La fine della politica ha una ragione evidente. Così evidente da uscire dal chiuso dei pensatoi in cui si secernono analisi complesse ed arrivare – semplice, chiara, definitiva – su alcuni dei migliori editoriali di giornata.

Abbiamo scritto fino alla noia che questa crisi è figlia diretta dello spostamento del potere di decidere – che in linguaggio politico si chiama sovranità – dalla sfera degli Stati nazionali ai “mercati”. I quali, naturalmente, non danno “ordini” ma delimitano rigidamente i confini entro cui il potere di decidere può essere esercitato con qualche grado di libertà. Ad ogni buon conto, “i mercati” hanno preteso che buona parte del potere decisionale statuale venisse formalmente trasferito ad organismi sovranazionali, di incerta o nulla legittimazione democratica, in base a trattati sottratti al voto popolare o a convenzioni pattuite tra contraenti senza esplicito mandato.

Unione Europea, Fondo Monetario Internazionale, ecc, sono alcune di queste istituzioni che hanno un enorme potere decisionale, decisamente prevalente su quello residuale degli Stati, sia per quanto riguarda l’estensione dei confini fisici su cui quella sovranità viene esercitata (un intero continente, nel caso della Ue e della Bce), sia per quanto riguarda i pilastri fondamentali di ogni decisione statuale (gestione del bilancio, della politica economico-finanziaria, legislazione commerciale e produttiva, alleanze internazionali e impegni militari).

━━━━

OBIETTIVO DELL'ESERCIZIO
Riscrivi il testo sulla fine della politica da "Unione Europea, Fondo" fino a "e impegni militari)." compreso, cambiando "istituzioni" in "organizzazioni".

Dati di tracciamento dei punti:
━━━━

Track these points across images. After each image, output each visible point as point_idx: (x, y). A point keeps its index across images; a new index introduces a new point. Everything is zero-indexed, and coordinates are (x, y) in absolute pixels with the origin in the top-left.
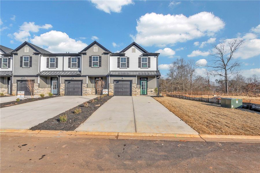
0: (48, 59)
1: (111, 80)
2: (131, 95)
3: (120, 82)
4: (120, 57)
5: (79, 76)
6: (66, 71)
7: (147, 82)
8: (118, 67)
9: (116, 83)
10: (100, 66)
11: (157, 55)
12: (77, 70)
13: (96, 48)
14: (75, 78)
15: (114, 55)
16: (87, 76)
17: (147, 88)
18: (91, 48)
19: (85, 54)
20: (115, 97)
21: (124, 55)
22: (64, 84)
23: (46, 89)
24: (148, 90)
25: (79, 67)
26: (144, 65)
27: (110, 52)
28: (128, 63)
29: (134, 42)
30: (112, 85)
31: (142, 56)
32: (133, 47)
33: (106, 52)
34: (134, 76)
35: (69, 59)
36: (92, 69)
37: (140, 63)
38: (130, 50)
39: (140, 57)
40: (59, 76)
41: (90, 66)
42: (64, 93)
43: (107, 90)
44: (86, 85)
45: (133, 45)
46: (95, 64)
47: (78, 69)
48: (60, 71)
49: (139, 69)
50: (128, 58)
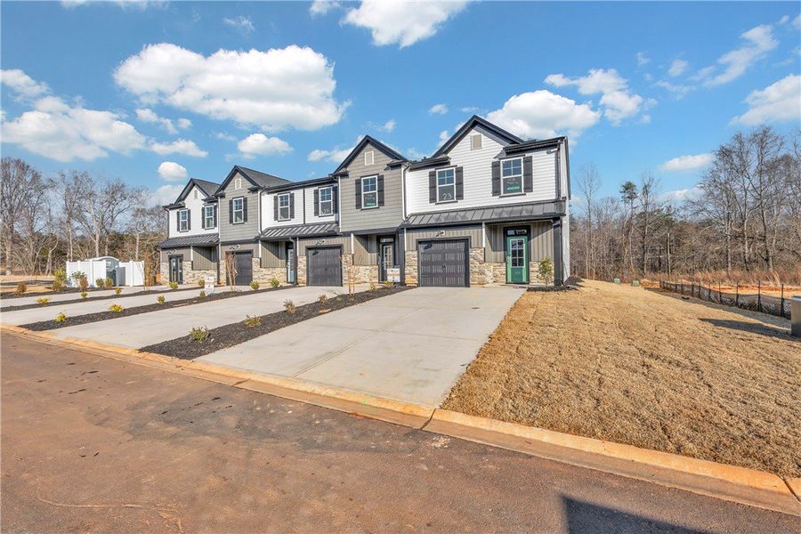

━━━━

ESERCIZIO SVOLTO
Unione Europea, Fondo Monetario Internazionale, ecc, sono alcune di queste organizzazioni che hanno un enorme potere decisionale, decisamente prevalente su quello residuale degli Stati, sia per quanto riguarda l’estensione dei confini fisici su cui quella sovranità viene esercitata (un intero continente, nel caso della Ue e della Bce), sia per quanto riguarda i pilastri fondamentali di ogni decisione statuale (gestione del bilancio, della politica economico-finanziaria, legislazione commerciale e produttiva, alleanze internazionali e impegni militari).